### DATA FOR ANALYSIS

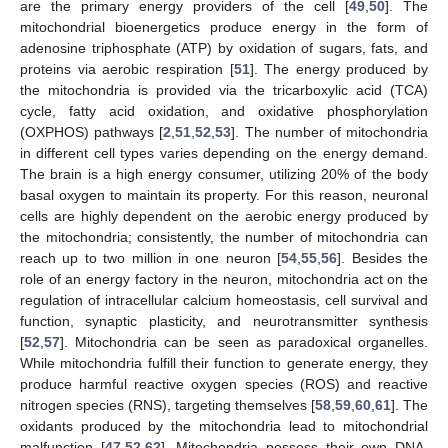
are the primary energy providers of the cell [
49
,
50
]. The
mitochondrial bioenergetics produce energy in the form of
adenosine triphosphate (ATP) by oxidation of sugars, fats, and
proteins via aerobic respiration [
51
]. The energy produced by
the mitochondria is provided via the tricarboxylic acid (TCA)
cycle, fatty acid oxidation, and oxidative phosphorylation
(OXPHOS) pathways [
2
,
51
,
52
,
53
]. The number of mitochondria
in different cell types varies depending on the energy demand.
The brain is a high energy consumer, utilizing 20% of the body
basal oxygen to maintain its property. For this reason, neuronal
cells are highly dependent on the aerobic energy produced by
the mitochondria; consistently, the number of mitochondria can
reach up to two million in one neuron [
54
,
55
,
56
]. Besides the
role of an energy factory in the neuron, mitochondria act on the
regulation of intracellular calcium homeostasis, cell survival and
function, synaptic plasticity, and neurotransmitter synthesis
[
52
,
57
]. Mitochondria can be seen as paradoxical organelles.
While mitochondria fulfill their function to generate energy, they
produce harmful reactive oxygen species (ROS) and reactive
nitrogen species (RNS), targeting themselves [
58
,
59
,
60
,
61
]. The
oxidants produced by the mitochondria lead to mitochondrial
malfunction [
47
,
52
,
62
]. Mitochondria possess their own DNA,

######
### DATA FOR ANALYSIS

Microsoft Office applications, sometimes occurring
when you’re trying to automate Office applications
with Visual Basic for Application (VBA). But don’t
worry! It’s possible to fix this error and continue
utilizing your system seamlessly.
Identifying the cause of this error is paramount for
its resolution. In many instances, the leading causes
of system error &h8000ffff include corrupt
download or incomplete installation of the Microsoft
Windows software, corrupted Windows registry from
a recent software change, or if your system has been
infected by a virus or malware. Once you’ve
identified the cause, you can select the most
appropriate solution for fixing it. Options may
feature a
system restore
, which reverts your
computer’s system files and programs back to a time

######

Above are the records. Copy the lines beginning at the one that has "Microsoft Office applications, sometimes" and ending with the one that has "computer’s system files", unchanged.

OUTPUT FOR THIS EXERCISE>
Microsoft Office applications, sometimes occurring
when you’re trying to automate Office applications
with Visual Basic for Application (VBA). But don’t
worry! It’s possible to fix this error and continue
utilizing your system seamlessly.
Identifying the cause of this error is paramount for
its resolution. In many instances, the leading causes
of system error &h8000ffff include corrupt
download or incomplete installation of the Microsoft
Windows software, corrupted Windows registry from
a recent software change, or if your system has been
infected by a virus or malware. Once you’ve
identified the cause, you can select the most
appropriate solution for fixing it. Options may
feature a
system restore
, which reverts your
computer’s system files and programs back to a time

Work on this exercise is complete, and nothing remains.